Thermoelectric Characteristics of the Process of Steel Turning by Carbide Inserts with Combined Coatings

Abstract

This work is dedicated to assessing the effect of TiN, ZrN, TiN + ZrN, (Ti–Zr)N, ZrN–(Ti–Zr)N–TiN nanostructured coatings, deposited on plates of hard alloy T15K6 by the PVD method, on tool wear and thermoelectric parameters of the process of turning work pieces from steels 45, 38HS, and 12H18N10T. The greatest decrease in temperature in the cutting zone was recorded during the processing of steels 45 and 38HS, characterized by high thermal conductivity coefficients, while the maximum effect was achieved due to TiN + ZrN and ZrN coatings, for low thermal conductivity steel 12H18N10T, the lowest temperature was provided by the ZrN, (Ti–Zr)N and ZrN + (Ti–Zr)N + TiN compositions. Analysis of the variable component of the thermo-EMF signal during cutting shows a decrease in the amplitude of oscillations for coatings that provide the greatest wear resistance of the tool.

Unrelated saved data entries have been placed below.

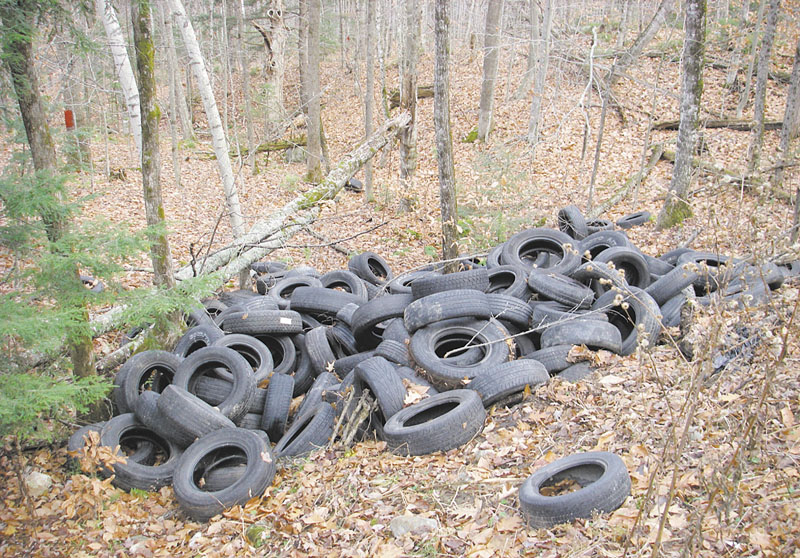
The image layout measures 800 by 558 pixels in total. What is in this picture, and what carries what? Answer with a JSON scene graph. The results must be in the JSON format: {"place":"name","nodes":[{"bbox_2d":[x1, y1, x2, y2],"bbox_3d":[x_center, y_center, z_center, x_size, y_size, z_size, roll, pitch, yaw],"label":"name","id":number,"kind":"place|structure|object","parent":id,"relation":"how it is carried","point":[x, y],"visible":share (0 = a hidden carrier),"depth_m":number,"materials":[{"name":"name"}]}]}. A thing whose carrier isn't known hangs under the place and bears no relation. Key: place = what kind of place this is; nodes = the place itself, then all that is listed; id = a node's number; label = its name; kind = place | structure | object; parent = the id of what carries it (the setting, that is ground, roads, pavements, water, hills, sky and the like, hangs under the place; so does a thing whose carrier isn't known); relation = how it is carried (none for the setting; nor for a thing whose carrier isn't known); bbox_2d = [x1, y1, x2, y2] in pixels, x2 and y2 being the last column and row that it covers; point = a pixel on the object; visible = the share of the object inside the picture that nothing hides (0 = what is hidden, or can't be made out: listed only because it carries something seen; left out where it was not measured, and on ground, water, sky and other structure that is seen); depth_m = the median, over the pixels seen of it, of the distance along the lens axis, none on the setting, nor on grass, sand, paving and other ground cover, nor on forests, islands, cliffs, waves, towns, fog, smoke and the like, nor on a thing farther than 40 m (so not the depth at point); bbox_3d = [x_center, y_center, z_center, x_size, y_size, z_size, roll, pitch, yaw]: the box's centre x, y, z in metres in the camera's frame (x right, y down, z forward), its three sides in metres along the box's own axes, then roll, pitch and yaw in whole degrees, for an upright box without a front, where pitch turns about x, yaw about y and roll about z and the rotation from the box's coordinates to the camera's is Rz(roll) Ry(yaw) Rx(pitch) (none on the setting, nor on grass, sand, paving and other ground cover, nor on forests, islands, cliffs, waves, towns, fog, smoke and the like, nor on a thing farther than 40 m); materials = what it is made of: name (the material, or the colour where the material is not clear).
{"place":"outdoors","nodes":[
{"label":"outdoors","id":0,"kind":"place"},
{"bbox_2d":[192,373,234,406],"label":"tire","id":1,"kind":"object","parent":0,"point":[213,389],"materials":[{"name":"grey rubber"}]},
{"bbox_2d":[0,3,799,557],"label":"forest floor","id":2,"kind":"structure","parent":0,"point":[662,165],"materials":[{"name":"brown plant"}]},
{"bbox_2d":[23,470,52,495],"bbox_3d":[-1.950,1.099,4.720,0.171,0.128,0.184,3,17,11],"label":"rock","id":3,"kind":"object","parent":2,"relation":"on","point":[42,475],"visible":0.84,"depth_m":4.67,"materials":[{"name":"stone"}]},
{"bbox_2d":[1,0,101,415],"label":"tree","id":4,"kind":"object","parent":2,"relation":"on","point":[24,113],"visible":0.74,"depth_m":5.12,"materials":[{"name":"plant"}]},
{"bbox_2d":[64,109,74,129],"bbox_3d":[-5.005,-2.379,13.380,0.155,0.340,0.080,0,17,0],"label":"red sign","id":5,"kind":"object","parent":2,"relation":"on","point":[70,123],"visible":0.77,"depth_m":13.35,"materials":[{"name":"red"}]},
{"bbox_2d":[66,423,107,469],"bbox_3d":[-1.790,0.987,5.282,0.362,0.295,0.465,7,18,24],"label":"tire","id":6,"kind":"object","parent":2,"relation":"on","point":[73,439],"visible":0.21,"depth_m":5.15,"materials":[{"name":"black rubber"}]},
{"bbox_2d":[79,275,103,292],"bbox_3d":[-3.145,0.089,8.715,0.509,0.281,0.349,12,21,36],"label":"tire","id":7,"kind":"object","parent":2,"relation":"on","point":[100,287],"visible":0.28,"depth_m":8.58,"materials":[{"name":"black rubber"}]},
{"bbox_2d":[0,162,223,443],"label":"spruce tree","id":8,"kind":"object","parent":2,"relation":"on","point":[53,381],"visible":0.95,"depth_m":4.71,"materials":[{"name":"green plant"}]},
{"bbox_2d":[96,0,143,158],"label":"birch tree","id":9,"kind":"object","parent":2,"relation":"on","point":[123,58],"visible":0.57,"depth_m":9.54,"materials":[{"name":"white"}]},
{"bbox_2d":[94,414,181,492],"bbox_3d":[-1.510,0.997,5.160,0.624,0.418,0.546,14,22,38],"label":"tire","id":10,"kind":"object","parent":2,"relation":"on","point":[115,426],"visible":0.66,"depth_m":5.00,"materials":[{"name":"black rubber"}]},
{"bbox_2d":[71,430,128,472],"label":"dry leaf","id":11,"kind":"object","parent":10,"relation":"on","point":[105,456],"visible":0.66,"depth_m":4.84,"materials":[{"name":"brown plant"}]},
{"bbox_2d":[114,349,181,410],"bbox_3d":[-1.638,0.700,5.847,0.385,0.462,0.564,11,20,32],"label":"tire","id":12,"kind":"object","parent":2,"relation":"on","point":[137,370],"visible":0.62,"depth_m":5.73,"materials":[{"name":"black rubber"}]},
{"bbox_2d":[129,0,183,336],"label":"tree","id":13,"kind":"object","parent":2,"relation":"on","point":[137,42],"visible":0.86,"depth_m":6.19,"materials":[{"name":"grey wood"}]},
{"bbox_2d":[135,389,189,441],"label":"tire","id":14,"kind":"object","parent":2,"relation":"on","point":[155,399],"visible":0.49,"depth_m":5.21,"materials":[{"name":"black rubber"}]},
{"bbox_2d":[157,0,189,149],"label":"tree","id":15,"kind":"object","parent":2,"relation":"on","point":[184,126],"visible":0.98,"depth_m":18.51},
{"bbox_2d":[175,324,219,358],"bbox_3d":[-1.431,0.537,6.393,0.358,0.413,0.518,5,18,16],"label":"tire","id":16,"kind":"object","parent":2,"relation":"on","point":[197,338],"visible":0.4,"depth_m":6.29,"materials":[{"name":"black rubber"}]},
{"bbox_2d":[157,384,248,442],"bbox_3d":[-1.178,0.801,5.250,0.577,0.391,0.483,11,20,32],"label":"tire","id":17,"kind":"object","parent":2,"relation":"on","point":[177,399],"visible":0.77,"depth_m":5.08,"materials":[{"name":"black rubber"}]},
{"bbox_2d":[169,0,243,241],"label":"birch tree","id":18,"kind":"object","parent":2,"relation":"on","point":[219,145],"visible":0.99,"depth_m":9.56,"materials":[{"name":"white"}]},
{"bbox_2d":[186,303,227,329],"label":"tire","id":19,"kind":"object","parent":2,"relation":"on","point":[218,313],"visible":0.38,"depth_m":6.96,"materials":[{"name":"black rubber"}]},
{"bbox_2d":[174,341,258,416],"bbox_3d":[-1.198,0.681,5.694,0.599,0.490,0.500,3,17,12],"label":"tire","id":20,"kind":"object","parent":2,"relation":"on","point":[234,365],"visible":0.79,"depth_m":5.63,"materials":[{"name":"black rubber"}]},
{"bbox_2d":[171,426,275,522],"bbox_3d":[-0.947,1.039,4.777,0.557,0.418,0.610,4,17,12],"label":"tire","id":21,"kind":"object","parent":2,"relation":"on","point":[256,444],"visible":0.95,"depth_m":4.66,"materials":[{"name":"black rubber"}]},
{"bbox_2d":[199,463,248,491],"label":"tire","id":22,"kind":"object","parent":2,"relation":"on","point":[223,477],"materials":[{"name":"grey rubber"}]},
{"bbox_2d":[212,333,273,381],"bbox_3d":[-1.138,0.589,6.177,0.515,0.422,0.451,0,17,0],"label":"tire","id":23,"kind":"object","parent":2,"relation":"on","point":[261,359],"visible":0.45,"depth_m":6.13,"materials":[{"name":"rubber"}]},
{"bbox_2d":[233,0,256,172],"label":"tree","id":24,"kind":"object","parent":2,"relation":"on","point":[248,123],"visible":0.99,"depth_m":16.22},
{"bbox_2d":[85,107,411,343],"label":"fallen tree trunk","id":25,"kind":"object","parent":2,"relation":"on","point":[366,158],"visible":0.81,"materials":[{"name":"wood"}]},
{"bbox_2d":[245,524,269,547],"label":"moss","id":26,"kind":"object","parent":2,"relation":"on","point":[255,534],"visible":0.8,"depth_m":4.05,"materials":[{"name":"green plant"}]},
{"bbox_2d":[220,308,303,333],"bbox_3d":[-1.042,0.322,6.671,0.633,0.271,0.420,0,17,0],"label":"tire","id":27,"kind":"object","parent":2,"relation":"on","point":[279,322],"visible":0.88,"depth_m":6.54,"materials":[{"name":"black rubber"}]},
{"bbox_2d":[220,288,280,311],"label":"tire","id":28,"kind":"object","parent":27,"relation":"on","point":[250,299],"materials":[{"name":"grey rubber"}]},
{"bbox_2d":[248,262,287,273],"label":"tire","id":29,"kind":"object","parent":2,"relation":"on","point":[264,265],"visible":0.52,"depth_m":8.74,"materials":[{"name":"black rubber"}]},
{"bbox_2d":[256,0,285,127],"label":"tree","id":30,"kind":"object","parent":2,"relation":"on","point":[277,51],"visible":0.94,"depth_m":16.89,"materials":[{"name":"brown"}]},
{"bbox_2d":[251,332,297,379],"bbox_3d":[-0.983,0.561,6.386,0.482,0.448,0.521,0,17,0],"label":"tire","id":31,"kind":"object","parent":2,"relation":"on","point":[285,348],"visible":0.39,"depth_m":6.29,"materials":[{"name":"black rubber"}]},
{"bbox_2d":[259,372,294,437],"bbox_3d":[-0.803,0.780,5.629,0.222,0.414,0.494,0,17,0],"label":"tire","id":32,"kind":"object","parent":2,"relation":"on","point":[284,392],"visible":0.94,"depth_m":5.47,"materials":[{"name":"black rubber"}]},
{"bbox_2d":[253,135,306,153],"bbox_3d":[-2.362,-2.508,16.667,1.568,0.337,0.411,0,17,0],"label":"fallen log","id":33,"kind":"object","parent":2,"relation":"on","point":[277,145],"visible":0.54,"depth_m":16.60,"materials":[{"name":"wood"}]},
{"bbox_2d":[267,275,322,303],"bbox_3d":[-0.876,0.144,7.622,0.474,0.362,0.423,0,17,0],"label":"tire","id":34,"kind":"object","parent":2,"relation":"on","point":[279,292],"visible":0.52,"depth_m":7.54,"materials":[{"name":"black rubber"}]},
{"bbox_2d":[272,400,335,459],"bbox_3d":[-0.582,0.917,5.232,0.418,0.366,0.578,0,17,0],"label":"tire","id":35,"kind":"object","parent":2,"relation":"on","point":[324,415],"visible":0.66,"depth_m":5.07,"materials":[{"name":"black rubber"}]},
{"bbox_2d":[300,0,322,184],"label":"tree","id":36,"kind":"object","parent":2,"relation":"on","point":[316,147],"visible":0.99,"depth_m":13.55,"materials":[{"name":"brown"}]},
{"bbox_2d":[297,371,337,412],"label":"tire","id":37,"kind":"object","parent":2,"relation":"on","point":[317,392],"visible":0.48,"depth_m":5.53,"materials":[{"name":"rubber"}]},
{"bbox_2d":[304,325,337,374],"bbox_3d":[-0.531,0.521,6.290,0.284,0.425,0.571,0,17,0],"label":"tire","id":38,"kind":"object","parent":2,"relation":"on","point":[313,337],"visible":0.74,"depth_m":6.14,"materials":[{"name":"black rubber"}]},
{"bbox_2d":[289,286,362,319],"bbox_3d":[-0.569,0.211,7.041,0.640,0.338,0.390,0,17,0],"label":"tire","id":39,"kind":"object","parent":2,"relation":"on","point":[329,298],"visible":0.83,"depth_m":6.92,"materials":[{"name":"black rubber"}]},
{"bbox_2d":[318,269,366,298],"bbox_3d":[-0.530,0.112,7.643,0.460,0.414,0.458,0,17,0],"label":"tire","id":40,"kind":"object","parent":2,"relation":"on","point":[343,278],"visible":0.52,"depth_m":7.55,"materials":[{"name":"black rubber"}]},
{"bbox_2d":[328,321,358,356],"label":"tire","id":41,"kind":"object","parent":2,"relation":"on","point":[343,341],"visible":0.4,"depth_m":6.37,"materials":[{"name":"black rubber"}]},
{"bbox_2d":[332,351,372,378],"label":"tire","id":42,"kind":"object","parent":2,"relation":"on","point":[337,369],"visible":0.4,"depth_m":5.82,"materials":[{"name":"black rubber"}]},
{"bbox_2d":[329,388,376,446],"bbox_3d":[-0.266,0.805,5.132,0.311,0.377,0.355,0,17,0],"label":"branch","id":43,"kind":"object","parent":2,"relation":"on","point":[356,426],"visible":0.77,"depth_m":5.12,"materials":[{"name":"brown wood"}]},
{"bbox_2d":[345,177,362,191],"bbox_3d":[-0.732,-1.428,13.305,0.293,0.261,0.523,-4,17,-11],"label":"tire","id":44,"kind":"object","parent":2,"relation":"on","point":[356,182],"visible":0.54,"depth_m":13.15,"materials":[{"name":"black rubber"}]},
{"bbox_2d":[348,252,392,286],"bbox_3d":[-0.266,-0.067,8.303,0.404,0.385,0.439,9,19,28],"label":"tire","id":45,"kind":"object","parent":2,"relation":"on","point":[383,270],"visible":0.73,"depth_m":8.19,"materials":[{"name":"black rubber"}]},
{"bbox_2d":[363,1,377,200],"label":"tree","id":46,"kind":"object","parent":2,"relation":"on","point":[369,176],"visible":0.98,"depth_m":13.23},
{"bbox_2d":[351,356,406,423],"bbox_3d":[-0.108,0.667,5.393,0.281,0.403,0.582,-6,18,-18],"label":"tire","id":47,"kind":"object","parent":2,"relation":"on","point":[385,370],"visible":0.87,"depth_m":5.24,"materials":[{"name":"black rubber"}]},
{"bbox_2d":[349,294,408,343],"bbox_3d":[-0.082,0.291,6.519,0.558,0.393,0.466,-5,18,-16],"label":"tire","id":48,"kind":"object","parent":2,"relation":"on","point":[391,303],"visible":0.75,"depth_m":6.39,"materials":[{"name":"black rubber"}]},
{"bbox_2d":[374,339,410,367],"bbox_3d":[0.008,0.525,5.937,0.385,0.297,0.411,-14,22,-38],"label":"tire","id":49,"kind":"object","parent":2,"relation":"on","point":[398,351],"visible":0.49,"depth_m":5.77,"materials":[{"name":"black rubber"}]},
{"bbox_2d":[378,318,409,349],"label":"tire","id":50,"kind":"object","parent":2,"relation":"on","point":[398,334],"visible":0.39,"depth_m":6.06,"materials":[{"name":"rubber"}]},
{"bbox_2d":[397,0,420,209],"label":"tree","id":51,"kind":"object","parent":2,"relation":"on","point":[412,48],"visible":0.91,"depth_m":11.35,"materials":[{"name":"brown"}]},
{"bbox_2d":[387,268,431,293],"bbox_3d":[0.149,0.074,7.657,0.505,0.326,0.470,-15,22,-40],"label":"tire","id":52,"kind":"object","parent":2,"relation":"on","point":[411,278],"visible":0.4,"depth_m":7.56,"materials":[{"name":"rubber"}]},
{"bbox_2d":[387,85,434,101],"bbox_3d":[0.387,-4.102,19.628,1.529,0.381,0.657,0,17,0],"label":"fallen log","id":53,"kind":"object","parent":2,"relation":"on","point":[420,94],"visible":0.45,"depth_m":19.49,"materials":[{"name":"brown wood"}]},
{"bbox_2d":[389,514,438,537],"bbox_3d":[0.066,1.134,4.026,0.232,0.113,0.190,0,17,0],"label":"rock","id":54,"kind":"object","parent":2,"relation":"on","point":[400,526],"visible":0.82,"depth_m":3.98,"materials":[{"name":"grey stone"}]},
{"bbox_2d":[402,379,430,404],"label":"dry leaf","id":55,"kind":"object","parent":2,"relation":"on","point":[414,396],"visible":0.65,"depth_m":5.35,"materials":[{"name":"brown plant"}]},
{"bbox_2d":[381,387,485,456],"bbox_3d":[0.194,0.803,5.044,0.585,0.313,0.590,8,19,26],"label":"tire","id":56,"kind":"object","parent":2,"relation":"on","point":[461,405],"visible":0.95,"depth_m":4.86,"materials":[{"name":"black rubber"}]},
{"bbox_2d":[433,0,459,266],"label":"tree","id":57,"kind":"object","parent":2,"relation":"on","point":[443,185],"visible":0.97,"depth_m":8.04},
{"bbox_2d":[404,290,490,330],"bbox_3d":[0.337,0.215,6.166,0.668,0.295,0.382,-4,17,-11],"label":"tire","id":58,"kind":"object","parent":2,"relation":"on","point":[475,298],"visible":0.86,"depth_m":6.05,"materials":[{"name":"black rubber"}]},
{"bbox_2d":[412,269,488,298],"bbox_3d":[0.372,0.063,6.568,0.569,0.301,0.467,-4,17,-13],"label":"tire","id":59,"kind":"object","parent":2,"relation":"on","point":[474,276],"visible":0.66,"depth_m":6.41,"materials":[{"name":"black rubber"}]},
{"bbox_2d":[477,0,503,143],"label":"tree","id":60,"kind":"object","parent":2,"relation":"on","point":[482,126],"visible":0.98,"depth_m":14.84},
{"bbox_2d":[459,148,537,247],"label":"shrub","id":61,"kind":"object","parent":2,"relation":"on","point":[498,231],"visible":0.64,"depth_m":10.15,"materials":[{"name":"green plant"}]},
{"bbox_2d":[485,266,528,298],"bbox_3d":[0.814,0.088,7.024,0.394,0.377,0.550,-8,19,-24],"label":"tire","id":62,"kind":"object","parent":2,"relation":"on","point":[515,276],"visible":0.51,"depth_m":6.94,"materials":[{"name":"black rubber"}]},
{"bbox_2d":[467,358,550,407],"bbox_3d":[0.662,0.641,5.544,0.555,0.319,0.454,-8,19,-25],"label":"tire","id":63,"kind":"object","parent":2,"relation":"on","point":[531,370],"visible":0.83,"depth_m":5.39,"materials":[{"name":"black rubber"}]},
{"bbox_2d":[406,316,510,386],"bbox_3d":[0.395,0.482,5.874,0.688,0.421,0.622,0,17,0],"label":"tire","id":64,"kind":"object","parent":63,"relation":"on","point":[419,338],"visible":0.82,"depth_m":5.77,"materials":[{"name":"black rubber"}]},
{"bbox_2d":[486,293,533,327],"bbox_3d":[0.730,0.227,6.457,0.350,0.305,0.575,-9,19,-27],"label":"tire","id":65,"kind":"object","parent":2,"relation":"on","point":[522,311],"visible":0.56,"depth_m":6.28,"materials":[{"name":"black rubber"}]},
{"bbox_2d":[499,226,578,274],"bbox_3d":[1.203,-0.178,7.656,0.660,0.487,0.557,0,17,0],"label":"tire","id":66,"kind":"object","parent":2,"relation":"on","point":[512,249],"visible":0.76,"depth_m":7.62,"materials":[{"name":"black rubber"}]},
{"bbox_2d":[526,0,554,149],"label":"tree","id":67,"kind":"object","parent":2,"relation":"on","point":[541,78],"visible":0.99,"depth_m":14.46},
{"bbox_2d":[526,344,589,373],"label":"tire","id":68,"kind":"object","parent":2,"relation":"on","point":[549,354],"visible":0.52,"depth_m":5.74,"materials":[{"name":"black rubber"}]},
{"bbox_2d":[527,269,594,305],"bbox_3d":[1.253,0.083,6.861,0.400,0.326,0.594,-11,20,-31],"label":"tire","id":69,"kind":"object","parent":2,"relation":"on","point":[549,287],"visible":0.9,"depth_m":6.70,"materials":[{"name":"black rubber"}]},
{"bbox_2d":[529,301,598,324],"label":"tire","id":70,"kind":"object","parent":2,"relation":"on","point":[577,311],"visible":0.49,"depth_m":6.31,"materials":[{"name":"black rubber"}]},
{"bbox_2d":[557,205,588,237],"bbox_3d":[1.815,-0.552,9.232,0.275,0.440,0.580,0,17,0],"label":"tire","id":71,"kind":"object","parent":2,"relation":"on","point":[570,216],"visible":0.68,"depth_m":9.07,"materials":[{"name":"black rubber"}]},
{"bbox_2d":[519,450,630,528],"bbox_3d":[0.817,0.968,4.091,0.499,0.265,0.512,0,17,0],"label":"tire","id":72,"kind":"object","parent":2,"relation":"on","point":[607,472],"visible":0.91,"depth_m":3.94,"materials":[{"name":"black rubber"}]},
{"bbox_2d":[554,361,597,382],"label":"tire","id":73,"kind":"object","parent":2,"relation":"on","point":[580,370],"visible":0.36,"depth_m":5.55,"materials":[{"name":"rubber"}]},
{"bbox_2d":[539,317,621,352],"bbox_3d":[1.258,0.410,6.157,0.524,0.334,0.508,0,17,0],"label":"tire","id":74,"kind":"object","parent":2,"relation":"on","point":[572,326],"visible":0.85,"depth_m":6.02,"materials":[{"name":"black rubber"}]},
{"bbox_2d":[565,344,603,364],"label":"dry leaf","id":75,"kind":"object","parent":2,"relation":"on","point":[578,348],"visible":0.75,"depth_m":5.81,"materials":[{"name":"brown plant"}]},
{"bbox_2d":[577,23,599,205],"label":"sapling","id":76,"kind":"object","parent":2,"relation":"on","point":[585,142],"visible":0.98,"depth_m":12.16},
{"bbox_2d":[584,218,612,232],"bbox_3d":[2.191,-0.541,9.810,0.340,0.285,0.496,6,18,21],"label":"tire","id":77,"kind":"object","parent":2,"relation":"on","point":[596,222],"visible":0.39,"depth_m":9.67,"materials":[{"name":"black rubber"}]},
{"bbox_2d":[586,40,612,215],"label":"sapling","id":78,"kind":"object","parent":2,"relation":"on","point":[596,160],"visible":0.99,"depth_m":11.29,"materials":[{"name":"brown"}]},
{"bbox_2d":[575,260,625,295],"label":"tire","id":79,"kind":"object","parent":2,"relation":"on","point":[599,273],"visible":0.6,"depth_m":6.88,"materials":[{"name":"black rubber"}]},
{"bbox_2d":[577,230,629,257],"bbox_3d":[1.879,-0.232,8.167,0.423,0.421,0.525,-12,20,-33],"label":"tire","id":80,"kind":"object","parent":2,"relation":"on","point":[612,236],"visible":0.46,"depth_m":8.06,"materials":[{"name":"black rubber"}]},
{"bbox_2d":[599,247,650,287],"bbox_3d":[1.882,-0.043,7.456,0.496,0.446,0.379,-9,19,-26],"label":"tire","id":81,"kind":"object","parent":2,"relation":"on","point":[643,267],"visible":0.6,"depth_m":7.38,"materials":[{"name":"black rubber"}]},
{"bbox_2d":[585,142,667,221],"bbox_3d":[3.089,-1.294,12.142,0.409,0.658,2.562,11,20,34],"label":"fallen branch","id":82,"kind":"object","parent":2,"relation":"on","point":[655,160],"visible":0.8,"depth_m":12.18,"materials":[{"name":"wood"}]},
{"bbox_2d":[598,288,661,352],"bbox_3d":[1.633,0.302,6.355,0.353,0.494,0.623,-12,20,-33],"label":"tire","id":83,"kind":"object","parent":2,"relation":"on","point":[638,305],"visible":0.61,"depth_m":6.20,"materials":[{"name":"black rubber"}]},
{"bbox_2d":[615,211,652,228],"bbox_3d":[2.782,-0.675,10.496,0.485,0.262,0.376,-15,22,-41],"label":"tire","id":84,"kind":"object","parent":2,"relation":"on","point":[631,219],"visible":0.71,"depth_m":10.35,"materials":[{"name":"black rubber"}]},
{"bbox_2d":[602,0,673,86],"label":"leaning tree","id":85,"kind":"object","parent":2,"relation":"on","point":[646,37],"visible":0.9,"depth_m":16.62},
{"bbox_2d":[645,263,700,302],"bbox_3d":[2.184,0.056,7.061,0.560,0.380,0.362,-12,20,-33],"label":"tire","id":86,"kind":"object","parent":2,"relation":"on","point":[678,281],"visible":0.74,"depth_m":6.91,"materials":[{"name":"black rubber"}]},
{"bbox_2d":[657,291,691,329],"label":"tire","id":87,"kind":"object","parent":2,"relation":"on","point":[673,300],"visible":0.49,"depth_m":6.39,"materials":[{"name":"rubber"}]},
{"bbox_2d":[656,0,708,230],"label":"tree","id":88,"kind":"object","parent":2,"relation":"on","point":[691,64],"visible":0.98,"depth_m":9.40,"materials":[{"name":"plant"}]},
{"bbox_2d":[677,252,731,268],"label":"tire","id":89,"kind":"object","parent":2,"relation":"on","point":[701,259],"visible":0.29,"depth_m":7.67,"materials":[{"name":"black rubber"}]},
{"bbox_2d":[628,247,798,557],"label":"shrub","id":90,"kind":"object","parent":2,"relation":"on","point":[667,507],"visible":0.98,"depth_m":3.50,"materials":[{"name":"plant"}]},
{"bbox_2d":[649,117,786,130],"bbox_3d":[5.517,-2.588,14.839,2.430,0.303,0.455,3,17,12],"label":"fallen log","id":91,"kind":"object","parent":2,"relation":"on","point":[713,125],"visible":0.63,"depth_m":14.76,"materials":[{"name":"brown wood"}]},
{"bbox_2d":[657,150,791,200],"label":"fallen log","id":92,"kind":"object","parent":2,"relation":"on","point":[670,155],"visible":0.69,"depth_m":11.80,"materials":[{"name":"wood"}]},
{"bbox_2d":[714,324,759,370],"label":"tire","id":93,"kind":"object","parent":2,"relation":"on","point":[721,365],"visible":0.38,"depth_m":5.56,"materials":[{"name":"black plastic"}]},
{"bbox_2d":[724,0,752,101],"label":"tree","id":94,"kind":"object","parent":2,"relation":"on","point":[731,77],"visible":0.97,"depth_m":17.07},
{"bbox_2d":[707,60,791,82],"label":"fallen log","id":95,"kind":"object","parent":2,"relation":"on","point":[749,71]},
{"bbox_2d":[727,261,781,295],"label":"tire","id":96,"kind":"object","parent":2,"relation":"on","point":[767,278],"visible":0.49,"depth_m":6.84,"materials":[{"name":"rubber"}]},
{"bbox_2d":[744,0,780,178],"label":"tree","id":97,"kind":"object","parent":2,"relation":"on","point":[760,101],"visible":0.99,"depth_m":11.41,"materials":[{"name":"plant"}]},
{"bbox_2d":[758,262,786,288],"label":"tire","id":98,"kind":"object","parent":2,"relation":"on","point":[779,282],"visible":0.38,"depth_m":7.05,"materials":[{"name":"black rubber"}]},
{"bbox_2d":[773,259,799,278],"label":"tire","id":99,"kind":"object","parent":2,"relation":"on","point":[791,268],"visible":0.35,"depth_m":7.53,"materials":[{"name":"black rubber"}]},
{"bbox_2d":[775,29,799,177],"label":"tree","id":100,"kind":"object","parent":2,"relation":"on","point":[797,99],"visible":0.99,"depth_m":11.51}
]}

According to the results of the experiments, such an effect when turning steels 45 and 38HS at optimal speeds was demonstrated by ZrN + (Ti–Zr)N + TiN and TiN + ZrN coatings, and for stainless steel 12H18N10T, ZrN, ZrN + (Ti–Zr)N + TiN and TiN. The established relationship between the wear resistance of carbide inserts and the amplitude of fluctuations of the variable thermos-EMF component makes it possible to use it as an indirect criterion for selecting the optimal composition of the wear-resistant coating from the point of view of thermophysical compatibility with tool and machined materials.